Social-work students at Rhode Island College and Missouri State University report that they were required to lobby for political causes they did not support and were threatened with punishment for dissenting views. The Missouri student filed suit in late October, and the university promptly settled in the student’s favor. According to her legal complaint, she was subjected to a closed hearing where she was asked if her professors were “sinners” and then forced to agree to “lessen the gap” between her own beliefs and those of the department.
At the heart of the modern liberal university is an ideal simultaneously grand and humble: None of us are omniscient, none can know what strange paths can lead to wisdom and understanding, and it is arrogant for any institution to assume the role of final arbiter of truth. Official orthodoxies impede rather than facilitate education and lead to dogma rather than living, organic ideas. One would hope that we are long past the time when education was viewed as an opportunity to inculcate “correct” and unchallengeable answers to philosophical, moral, and societal questions.
The problem of imposing mandatory political orthodoxies is a serious one, whether those beliefs concern “social justice,” “individualism,” or “patriotism.” In 1943 the Supreme Court invalidated a mandatory school flag-pledge requirement challenged by Jehovah’s Witnesses because it went against their religious beliefs.
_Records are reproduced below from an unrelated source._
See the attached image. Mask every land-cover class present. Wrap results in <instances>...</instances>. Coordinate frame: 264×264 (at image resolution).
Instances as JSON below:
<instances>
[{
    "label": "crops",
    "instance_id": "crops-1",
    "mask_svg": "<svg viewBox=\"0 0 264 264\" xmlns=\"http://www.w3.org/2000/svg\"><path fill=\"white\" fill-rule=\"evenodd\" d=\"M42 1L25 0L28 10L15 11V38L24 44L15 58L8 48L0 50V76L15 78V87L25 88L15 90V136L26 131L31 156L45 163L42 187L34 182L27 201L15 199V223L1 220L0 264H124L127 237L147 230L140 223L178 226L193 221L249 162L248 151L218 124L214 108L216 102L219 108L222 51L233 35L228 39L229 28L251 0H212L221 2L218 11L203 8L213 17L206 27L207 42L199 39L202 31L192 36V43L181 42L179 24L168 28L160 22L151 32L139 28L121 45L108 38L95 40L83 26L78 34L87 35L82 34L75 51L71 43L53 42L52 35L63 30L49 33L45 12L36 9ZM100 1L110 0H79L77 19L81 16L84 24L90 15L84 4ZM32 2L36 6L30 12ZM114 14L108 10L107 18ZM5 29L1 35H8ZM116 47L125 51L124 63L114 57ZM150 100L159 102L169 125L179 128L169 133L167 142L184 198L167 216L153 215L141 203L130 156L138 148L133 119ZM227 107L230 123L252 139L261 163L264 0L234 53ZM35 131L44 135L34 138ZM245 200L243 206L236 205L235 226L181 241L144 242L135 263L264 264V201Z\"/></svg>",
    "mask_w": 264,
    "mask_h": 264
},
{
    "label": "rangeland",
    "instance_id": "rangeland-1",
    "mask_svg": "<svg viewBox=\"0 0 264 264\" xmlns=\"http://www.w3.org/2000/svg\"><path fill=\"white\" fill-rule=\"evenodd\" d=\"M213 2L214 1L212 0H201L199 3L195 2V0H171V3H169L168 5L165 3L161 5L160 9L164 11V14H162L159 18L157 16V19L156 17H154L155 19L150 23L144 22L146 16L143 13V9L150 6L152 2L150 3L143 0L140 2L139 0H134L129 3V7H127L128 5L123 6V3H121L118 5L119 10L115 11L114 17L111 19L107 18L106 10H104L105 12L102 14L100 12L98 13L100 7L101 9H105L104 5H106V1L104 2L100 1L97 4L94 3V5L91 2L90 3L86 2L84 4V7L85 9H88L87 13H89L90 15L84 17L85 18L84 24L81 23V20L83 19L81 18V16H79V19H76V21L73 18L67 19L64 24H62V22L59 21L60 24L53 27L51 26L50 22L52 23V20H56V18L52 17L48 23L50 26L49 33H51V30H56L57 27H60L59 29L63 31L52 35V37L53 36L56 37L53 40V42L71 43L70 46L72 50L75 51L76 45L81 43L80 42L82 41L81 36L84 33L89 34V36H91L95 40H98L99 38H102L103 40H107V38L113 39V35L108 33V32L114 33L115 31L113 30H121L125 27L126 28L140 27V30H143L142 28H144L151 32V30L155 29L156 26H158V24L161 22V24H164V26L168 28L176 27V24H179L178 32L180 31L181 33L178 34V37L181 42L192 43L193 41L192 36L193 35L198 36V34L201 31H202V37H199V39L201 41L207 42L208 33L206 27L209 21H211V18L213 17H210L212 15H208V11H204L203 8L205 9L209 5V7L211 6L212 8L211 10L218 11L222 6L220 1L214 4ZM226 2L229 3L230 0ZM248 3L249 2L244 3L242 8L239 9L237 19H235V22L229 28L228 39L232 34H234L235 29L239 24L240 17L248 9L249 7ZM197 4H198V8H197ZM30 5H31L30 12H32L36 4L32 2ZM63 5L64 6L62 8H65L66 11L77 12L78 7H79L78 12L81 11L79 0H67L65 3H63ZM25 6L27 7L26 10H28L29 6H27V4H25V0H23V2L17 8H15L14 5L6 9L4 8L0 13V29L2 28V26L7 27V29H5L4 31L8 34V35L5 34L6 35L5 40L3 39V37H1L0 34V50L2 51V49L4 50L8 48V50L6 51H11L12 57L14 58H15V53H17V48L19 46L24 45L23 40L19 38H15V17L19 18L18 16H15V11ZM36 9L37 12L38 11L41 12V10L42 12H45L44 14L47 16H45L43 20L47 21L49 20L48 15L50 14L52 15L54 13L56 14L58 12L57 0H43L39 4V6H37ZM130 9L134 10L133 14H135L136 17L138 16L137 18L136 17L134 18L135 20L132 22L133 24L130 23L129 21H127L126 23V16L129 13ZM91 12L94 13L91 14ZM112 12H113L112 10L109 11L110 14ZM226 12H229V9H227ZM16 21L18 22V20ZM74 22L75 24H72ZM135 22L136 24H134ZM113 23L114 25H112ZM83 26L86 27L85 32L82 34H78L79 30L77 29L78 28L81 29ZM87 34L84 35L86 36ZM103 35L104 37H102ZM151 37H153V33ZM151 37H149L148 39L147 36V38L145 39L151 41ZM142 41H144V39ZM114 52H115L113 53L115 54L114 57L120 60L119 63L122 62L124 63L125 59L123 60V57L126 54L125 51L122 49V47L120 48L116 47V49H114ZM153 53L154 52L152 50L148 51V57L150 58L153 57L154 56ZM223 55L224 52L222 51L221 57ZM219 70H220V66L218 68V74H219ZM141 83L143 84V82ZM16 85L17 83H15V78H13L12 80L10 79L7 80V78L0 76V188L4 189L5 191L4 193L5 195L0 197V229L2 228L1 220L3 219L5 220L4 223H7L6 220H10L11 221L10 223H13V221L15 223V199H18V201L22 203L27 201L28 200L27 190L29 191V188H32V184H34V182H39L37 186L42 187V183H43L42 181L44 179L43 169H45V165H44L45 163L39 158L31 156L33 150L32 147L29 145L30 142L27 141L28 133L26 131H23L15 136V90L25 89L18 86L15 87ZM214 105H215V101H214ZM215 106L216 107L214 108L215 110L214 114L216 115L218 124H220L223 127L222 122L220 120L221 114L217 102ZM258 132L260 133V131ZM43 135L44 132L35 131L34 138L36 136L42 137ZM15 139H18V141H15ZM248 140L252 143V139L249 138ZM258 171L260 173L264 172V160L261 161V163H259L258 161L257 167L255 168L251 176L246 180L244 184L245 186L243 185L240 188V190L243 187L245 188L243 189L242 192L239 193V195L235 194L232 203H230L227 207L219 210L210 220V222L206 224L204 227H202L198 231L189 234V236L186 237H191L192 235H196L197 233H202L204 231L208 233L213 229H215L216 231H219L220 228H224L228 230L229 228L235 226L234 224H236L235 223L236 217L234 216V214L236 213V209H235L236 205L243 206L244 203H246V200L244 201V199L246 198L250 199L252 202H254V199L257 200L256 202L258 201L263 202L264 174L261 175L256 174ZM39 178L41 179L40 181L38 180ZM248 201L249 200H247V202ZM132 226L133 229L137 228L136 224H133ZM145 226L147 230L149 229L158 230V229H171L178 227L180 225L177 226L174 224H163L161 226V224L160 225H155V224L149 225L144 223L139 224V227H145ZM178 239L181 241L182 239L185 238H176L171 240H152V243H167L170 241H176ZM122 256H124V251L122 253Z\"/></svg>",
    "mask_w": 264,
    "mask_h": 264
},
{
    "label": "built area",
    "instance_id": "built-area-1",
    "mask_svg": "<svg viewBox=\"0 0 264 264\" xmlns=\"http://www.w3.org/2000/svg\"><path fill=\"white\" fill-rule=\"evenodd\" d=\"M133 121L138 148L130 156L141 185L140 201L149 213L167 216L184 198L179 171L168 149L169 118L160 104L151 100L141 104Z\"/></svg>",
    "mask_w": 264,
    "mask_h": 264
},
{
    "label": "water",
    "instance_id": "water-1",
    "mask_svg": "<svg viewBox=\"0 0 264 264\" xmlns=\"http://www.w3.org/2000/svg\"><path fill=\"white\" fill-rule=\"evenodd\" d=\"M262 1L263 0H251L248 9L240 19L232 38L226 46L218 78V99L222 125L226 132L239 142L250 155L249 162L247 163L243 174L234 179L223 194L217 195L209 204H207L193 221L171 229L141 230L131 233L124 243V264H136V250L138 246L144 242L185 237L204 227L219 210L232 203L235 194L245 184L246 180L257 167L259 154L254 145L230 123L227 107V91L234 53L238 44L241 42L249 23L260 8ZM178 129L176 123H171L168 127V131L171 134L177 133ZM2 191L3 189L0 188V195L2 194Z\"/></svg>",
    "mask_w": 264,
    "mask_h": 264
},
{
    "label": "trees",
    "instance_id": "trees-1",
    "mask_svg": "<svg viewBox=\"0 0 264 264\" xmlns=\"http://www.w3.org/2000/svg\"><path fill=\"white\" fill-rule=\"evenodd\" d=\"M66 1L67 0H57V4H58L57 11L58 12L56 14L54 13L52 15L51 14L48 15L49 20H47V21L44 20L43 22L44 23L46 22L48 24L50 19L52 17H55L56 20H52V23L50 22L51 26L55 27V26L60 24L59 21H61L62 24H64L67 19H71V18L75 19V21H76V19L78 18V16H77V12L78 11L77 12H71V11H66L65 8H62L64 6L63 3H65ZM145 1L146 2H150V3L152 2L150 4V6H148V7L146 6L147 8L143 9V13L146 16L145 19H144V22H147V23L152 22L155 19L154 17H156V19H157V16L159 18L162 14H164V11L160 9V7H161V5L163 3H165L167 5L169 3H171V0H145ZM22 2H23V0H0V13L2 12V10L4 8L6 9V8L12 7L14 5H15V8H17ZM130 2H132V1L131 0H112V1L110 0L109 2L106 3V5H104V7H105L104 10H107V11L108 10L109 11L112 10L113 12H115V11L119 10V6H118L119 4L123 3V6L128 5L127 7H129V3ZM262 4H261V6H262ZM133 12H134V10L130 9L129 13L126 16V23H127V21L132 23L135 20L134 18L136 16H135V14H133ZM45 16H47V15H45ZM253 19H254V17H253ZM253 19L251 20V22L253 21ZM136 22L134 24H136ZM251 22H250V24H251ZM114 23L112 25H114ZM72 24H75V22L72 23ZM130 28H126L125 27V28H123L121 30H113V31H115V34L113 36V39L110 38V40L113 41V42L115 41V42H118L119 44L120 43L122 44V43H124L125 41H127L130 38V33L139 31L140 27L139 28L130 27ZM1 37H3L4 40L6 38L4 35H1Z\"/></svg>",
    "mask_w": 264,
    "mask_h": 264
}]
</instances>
As Justice Robert H. Jackson wrote then, efforts “to coerce uniformity of sentiment in support of some end thought essential” have proven destructive throughout history, raising the bitter question of “whose unity it shall be.” He concluded: “Compulsory unification of opinion achieves only the unanimity of the graveyard.”
If Columbia’s Teachers College truly believes that good teachers can come in all shapes, sizes, backgrounds, beliefs, religions, and philosophies, it should reassert its confidence in the value of freedom and rewrite its policies.